Of course there must be 'networks', and all of this kind of rhetoric sounds impressive but really is post-facto and in a sense superficial.  Genes interact with other genes, not just in terms of protein-protein interactions but also related to expression level (not assayable by exome sequencing).  So saying that there are hundreds of genes in networks is to some extent big-words to acknowledge that we may find this or that component, but this trait is simply not simple.

Neale et al. report, "Our results support polygenic models in which spontaneous coding mutations in any of a large number of genes increases risk by 5- to 20-fold."  Again, other functional elements in DNA that greatly outnumber the protein-coding parts, are likely to be at least as important.  Indeed, there are findings that 1% or more of autism is due to copy number variation, which may overall swamp the rare variants in importance, if the results hold up.

Each of these studies looked at a subset of the study population -- because autism is such a wide spectrum of disorders, it's important to reduce possible genetic heterogeneity by narrowing the phenotype in any study -- and found novel, or sporadic mutations to be associated with risk.  Because the idea that new mutations, which we all carry a substantial number of, might be causative can't help predict who is at risk, the hope is that if these mutations are indeed associated with risk, they might give some clues as to which developmental pathways are affected in this disorder.  The hope has been for years that genes for autism will be identified. Now that it's looking like this is a polygenic disorder, if indeed genes are a primary cause, and that sporadic mutations might be significant, it's looking more and more likely that those who have long said that major genes that can predict the disorder will not be found have been right.

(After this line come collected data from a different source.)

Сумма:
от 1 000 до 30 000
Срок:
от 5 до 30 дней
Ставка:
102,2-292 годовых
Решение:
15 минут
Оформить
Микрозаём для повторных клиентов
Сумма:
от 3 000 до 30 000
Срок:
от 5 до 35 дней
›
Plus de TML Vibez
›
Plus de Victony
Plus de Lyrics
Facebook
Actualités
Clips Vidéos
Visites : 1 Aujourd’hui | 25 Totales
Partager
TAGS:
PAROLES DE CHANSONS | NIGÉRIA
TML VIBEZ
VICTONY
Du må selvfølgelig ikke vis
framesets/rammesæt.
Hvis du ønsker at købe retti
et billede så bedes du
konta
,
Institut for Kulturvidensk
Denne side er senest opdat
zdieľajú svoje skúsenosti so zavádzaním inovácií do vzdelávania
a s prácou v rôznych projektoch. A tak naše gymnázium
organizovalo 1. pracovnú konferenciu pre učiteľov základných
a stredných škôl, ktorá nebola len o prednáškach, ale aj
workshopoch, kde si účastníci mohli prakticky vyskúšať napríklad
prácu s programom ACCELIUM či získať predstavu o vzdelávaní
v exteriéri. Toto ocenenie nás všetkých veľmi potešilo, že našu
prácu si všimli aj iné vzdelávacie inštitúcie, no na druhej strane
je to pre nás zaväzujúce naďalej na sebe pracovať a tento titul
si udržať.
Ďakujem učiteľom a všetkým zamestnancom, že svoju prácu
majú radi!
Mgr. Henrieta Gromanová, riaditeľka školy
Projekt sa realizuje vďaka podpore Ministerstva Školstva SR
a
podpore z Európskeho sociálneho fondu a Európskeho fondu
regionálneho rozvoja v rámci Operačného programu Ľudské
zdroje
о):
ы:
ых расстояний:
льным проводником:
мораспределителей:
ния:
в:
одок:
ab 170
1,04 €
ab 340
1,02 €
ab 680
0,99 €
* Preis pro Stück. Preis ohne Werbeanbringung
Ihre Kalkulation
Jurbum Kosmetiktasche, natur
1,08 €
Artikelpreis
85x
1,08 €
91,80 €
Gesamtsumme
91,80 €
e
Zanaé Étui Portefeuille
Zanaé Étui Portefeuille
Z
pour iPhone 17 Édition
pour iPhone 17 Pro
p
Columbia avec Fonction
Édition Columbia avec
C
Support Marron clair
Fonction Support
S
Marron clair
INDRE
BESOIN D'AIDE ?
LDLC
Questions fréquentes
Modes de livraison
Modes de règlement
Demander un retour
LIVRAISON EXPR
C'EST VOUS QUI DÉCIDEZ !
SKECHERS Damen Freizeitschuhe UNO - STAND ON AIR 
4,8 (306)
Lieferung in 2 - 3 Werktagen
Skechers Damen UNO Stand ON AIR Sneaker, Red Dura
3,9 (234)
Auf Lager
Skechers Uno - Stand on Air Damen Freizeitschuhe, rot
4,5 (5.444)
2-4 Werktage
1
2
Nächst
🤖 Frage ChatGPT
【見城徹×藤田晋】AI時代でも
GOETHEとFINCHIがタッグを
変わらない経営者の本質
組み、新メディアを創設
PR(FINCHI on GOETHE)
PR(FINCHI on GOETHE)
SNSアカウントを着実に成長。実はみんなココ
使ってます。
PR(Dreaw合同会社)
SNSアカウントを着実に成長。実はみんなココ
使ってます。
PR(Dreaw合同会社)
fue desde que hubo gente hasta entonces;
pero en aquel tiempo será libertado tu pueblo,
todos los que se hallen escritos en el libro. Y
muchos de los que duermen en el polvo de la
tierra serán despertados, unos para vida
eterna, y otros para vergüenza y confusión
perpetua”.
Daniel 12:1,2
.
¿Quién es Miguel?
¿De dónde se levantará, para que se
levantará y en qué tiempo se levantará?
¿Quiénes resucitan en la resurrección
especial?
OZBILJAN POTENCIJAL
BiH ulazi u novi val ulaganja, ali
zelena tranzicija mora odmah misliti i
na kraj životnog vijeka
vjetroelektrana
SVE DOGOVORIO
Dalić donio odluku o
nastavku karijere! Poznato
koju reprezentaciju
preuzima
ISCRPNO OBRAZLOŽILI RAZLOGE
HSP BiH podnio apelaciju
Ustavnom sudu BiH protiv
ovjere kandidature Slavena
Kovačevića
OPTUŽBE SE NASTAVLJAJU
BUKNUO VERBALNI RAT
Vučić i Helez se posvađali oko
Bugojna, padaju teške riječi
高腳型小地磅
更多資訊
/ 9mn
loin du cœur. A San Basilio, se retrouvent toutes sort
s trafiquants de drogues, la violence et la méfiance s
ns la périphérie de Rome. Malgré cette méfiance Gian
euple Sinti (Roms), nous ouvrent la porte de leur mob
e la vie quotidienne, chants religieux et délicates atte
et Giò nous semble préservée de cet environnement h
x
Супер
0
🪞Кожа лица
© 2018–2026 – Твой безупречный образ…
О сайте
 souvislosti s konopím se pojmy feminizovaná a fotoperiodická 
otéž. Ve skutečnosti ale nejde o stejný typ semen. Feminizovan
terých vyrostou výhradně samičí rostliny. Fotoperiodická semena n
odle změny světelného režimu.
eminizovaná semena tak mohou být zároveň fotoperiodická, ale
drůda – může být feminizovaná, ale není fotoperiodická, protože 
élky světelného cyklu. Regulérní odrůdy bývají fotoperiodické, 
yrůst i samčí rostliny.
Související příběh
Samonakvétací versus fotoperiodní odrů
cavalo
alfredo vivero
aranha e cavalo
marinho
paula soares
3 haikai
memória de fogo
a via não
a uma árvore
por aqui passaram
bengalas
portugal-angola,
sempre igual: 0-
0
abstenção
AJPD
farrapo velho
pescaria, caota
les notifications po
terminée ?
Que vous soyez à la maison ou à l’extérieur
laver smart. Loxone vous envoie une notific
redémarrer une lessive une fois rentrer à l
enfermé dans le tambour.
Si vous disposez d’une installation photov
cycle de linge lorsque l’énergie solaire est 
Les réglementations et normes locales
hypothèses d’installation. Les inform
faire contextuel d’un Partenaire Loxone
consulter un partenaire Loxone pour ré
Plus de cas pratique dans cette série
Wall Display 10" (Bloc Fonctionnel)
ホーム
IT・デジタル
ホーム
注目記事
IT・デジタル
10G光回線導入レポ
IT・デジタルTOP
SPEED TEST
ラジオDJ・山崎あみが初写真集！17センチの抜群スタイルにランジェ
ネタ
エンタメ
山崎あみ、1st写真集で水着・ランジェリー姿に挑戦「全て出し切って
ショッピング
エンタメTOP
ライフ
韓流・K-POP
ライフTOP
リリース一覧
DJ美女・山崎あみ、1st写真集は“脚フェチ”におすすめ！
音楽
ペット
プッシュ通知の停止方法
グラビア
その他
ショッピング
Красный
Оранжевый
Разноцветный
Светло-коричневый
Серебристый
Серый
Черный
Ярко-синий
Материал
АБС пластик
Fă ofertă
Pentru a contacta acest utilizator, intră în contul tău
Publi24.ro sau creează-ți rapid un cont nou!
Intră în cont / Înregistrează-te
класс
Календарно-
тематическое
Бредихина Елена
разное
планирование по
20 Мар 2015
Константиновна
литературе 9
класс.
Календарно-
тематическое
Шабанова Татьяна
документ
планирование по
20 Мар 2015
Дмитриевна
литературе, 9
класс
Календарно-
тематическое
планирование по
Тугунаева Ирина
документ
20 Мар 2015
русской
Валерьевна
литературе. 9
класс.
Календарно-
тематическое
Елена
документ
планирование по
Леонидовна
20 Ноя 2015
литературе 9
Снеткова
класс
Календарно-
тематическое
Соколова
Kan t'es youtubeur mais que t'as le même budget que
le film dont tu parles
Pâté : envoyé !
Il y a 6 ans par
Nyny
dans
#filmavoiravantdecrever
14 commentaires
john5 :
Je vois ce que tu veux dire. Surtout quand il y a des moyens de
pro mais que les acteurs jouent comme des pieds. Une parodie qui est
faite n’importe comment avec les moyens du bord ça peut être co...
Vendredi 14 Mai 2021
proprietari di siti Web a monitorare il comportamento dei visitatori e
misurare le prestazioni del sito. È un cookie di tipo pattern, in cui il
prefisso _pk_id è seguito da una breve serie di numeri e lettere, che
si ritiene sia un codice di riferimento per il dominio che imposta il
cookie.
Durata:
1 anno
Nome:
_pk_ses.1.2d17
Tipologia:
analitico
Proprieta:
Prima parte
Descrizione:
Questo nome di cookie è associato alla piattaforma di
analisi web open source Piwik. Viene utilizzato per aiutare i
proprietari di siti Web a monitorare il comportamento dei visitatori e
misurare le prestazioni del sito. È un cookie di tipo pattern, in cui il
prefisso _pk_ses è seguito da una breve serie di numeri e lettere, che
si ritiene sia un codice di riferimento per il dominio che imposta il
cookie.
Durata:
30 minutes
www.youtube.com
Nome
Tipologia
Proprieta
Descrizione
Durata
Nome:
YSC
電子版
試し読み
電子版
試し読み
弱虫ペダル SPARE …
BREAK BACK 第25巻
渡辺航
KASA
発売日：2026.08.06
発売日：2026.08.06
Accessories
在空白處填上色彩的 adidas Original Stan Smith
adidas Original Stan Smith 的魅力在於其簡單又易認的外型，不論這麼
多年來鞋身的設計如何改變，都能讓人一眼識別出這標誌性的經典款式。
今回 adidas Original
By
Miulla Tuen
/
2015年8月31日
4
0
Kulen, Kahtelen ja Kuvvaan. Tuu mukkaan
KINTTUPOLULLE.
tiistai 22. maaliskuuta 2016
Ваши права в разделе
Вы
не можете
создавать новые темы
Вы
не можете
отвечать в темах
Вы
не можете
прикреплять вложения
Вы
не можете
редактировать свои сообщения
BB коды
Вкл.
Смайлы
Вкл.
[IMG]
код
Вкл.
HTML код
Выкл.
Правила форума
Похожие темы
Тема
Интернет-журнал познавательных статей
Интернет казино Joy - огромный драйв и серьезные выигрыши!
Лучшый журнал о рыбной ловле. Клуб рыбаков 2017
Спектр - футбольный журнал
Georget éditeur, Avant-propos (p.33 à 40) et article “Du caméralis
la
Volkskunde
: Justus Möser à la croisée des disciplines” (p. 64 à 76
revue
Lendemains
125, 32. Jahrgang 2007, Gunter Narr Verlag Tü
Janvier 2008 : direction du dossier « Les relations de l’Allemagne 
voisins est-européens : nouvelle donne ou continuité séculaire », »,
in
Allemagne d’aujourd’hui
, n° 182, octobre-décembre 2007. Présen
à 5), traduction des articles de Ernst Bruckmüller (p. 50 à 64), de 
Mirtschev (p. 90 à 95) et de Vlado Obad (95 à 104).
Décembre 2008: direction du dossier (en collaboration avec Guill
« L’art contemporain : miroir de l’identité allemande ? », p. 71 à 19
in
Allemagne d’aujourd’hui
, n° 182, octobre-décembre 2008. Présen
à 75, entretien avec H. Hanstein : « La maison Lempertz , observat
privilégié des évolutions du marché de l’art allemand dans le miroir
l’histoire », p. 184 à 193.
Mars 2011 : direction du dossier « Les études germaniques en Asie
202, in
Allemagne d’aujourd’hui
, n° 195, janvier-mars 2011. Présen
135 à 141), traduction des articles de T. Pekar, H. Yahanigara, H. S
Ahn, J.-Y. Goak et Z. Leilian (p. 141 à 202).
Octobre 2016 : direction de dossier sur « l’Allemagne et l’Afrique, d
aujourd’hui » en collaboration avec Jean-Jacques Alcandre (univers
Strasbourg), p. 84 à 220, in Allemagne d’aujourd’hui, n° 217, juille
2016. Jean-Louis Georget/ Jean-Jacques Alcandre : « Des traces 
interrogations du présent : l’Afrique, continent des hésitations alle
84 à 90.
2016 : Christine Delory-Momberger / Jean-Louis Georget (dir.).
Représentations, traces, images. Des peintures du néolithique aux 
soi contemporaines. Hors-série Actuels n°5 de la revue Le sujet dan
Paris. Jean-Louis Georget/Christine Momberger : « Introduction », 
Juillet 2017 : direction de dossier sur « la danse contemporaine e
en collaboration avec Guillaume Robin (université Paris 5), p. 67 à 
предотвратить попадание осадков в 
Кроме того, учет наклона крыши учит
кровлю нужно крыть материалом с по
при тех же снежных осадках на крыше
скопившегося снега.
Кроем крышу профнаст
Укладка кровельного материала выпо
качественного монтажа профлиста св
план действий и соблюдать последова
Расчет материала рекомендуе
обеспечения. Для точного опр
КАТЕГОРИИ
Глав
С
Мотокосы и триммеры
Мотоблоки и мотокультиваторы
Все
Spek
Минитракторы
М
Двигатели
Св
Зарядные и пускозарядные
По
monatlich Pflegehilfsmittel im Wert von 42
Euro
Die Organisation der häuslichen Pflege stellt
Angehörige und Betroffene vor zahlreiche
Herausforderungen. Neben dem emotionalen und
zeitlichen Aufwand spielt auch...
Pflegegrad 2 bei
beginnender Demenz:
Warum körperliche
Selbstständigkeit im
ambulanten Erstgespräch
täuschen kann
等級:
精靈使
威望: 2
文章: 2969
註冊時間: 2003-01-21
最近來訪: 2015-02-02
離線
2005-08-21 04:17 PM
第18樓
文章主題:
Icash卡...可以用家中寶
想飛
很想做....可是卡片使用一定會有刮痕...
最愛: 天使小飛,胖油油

The Times quotes a well-known population geneticist on this work:
“This is a great beginning, and I’m impressed with the work, but we don’t know the cause of these rare mutations, or even their levels in the general population,” said Dr. Aravinda Chakravarti of the Institute of Genetic Medicine at the Johns Hopkins University Medical School, who was not involved in the studies. “I’m not saying it’s not worth it to follow up these findings, but I am saying it’s going to be a hard slog.”
If these new results can in fact lead to understanding what goes awry in the developing brain to lead to autism, great.  Whether this will ever be clinically significant is another matter.  And one needs to remember that autism is by far mainly environmentally caused!  The report last week that its prevalence has increased by 78% in the past decade alone shows that this is about environments (that increase is unlikely to all be due to changing definitions of the disorder, or changes in diagnostic practices).  Well, a determined geneticist will argue that rapid environmental change could, in principle, have led to higher disease risk by triggering big responses in a few common genetic variants interacting with the environment.  Not so! We've had he environmental change (whatever it is), and ASD is clearly not due to one or two major genes responding to that change.

The same arguments apply to excessively exuberant claims implying simple genetic adaptation due to natural selection, and for the same reasons.

If biomedical research is about doing something about autism, rather than about forcing genetic thinking onto the problem, we're looking under the wrong lamp-post!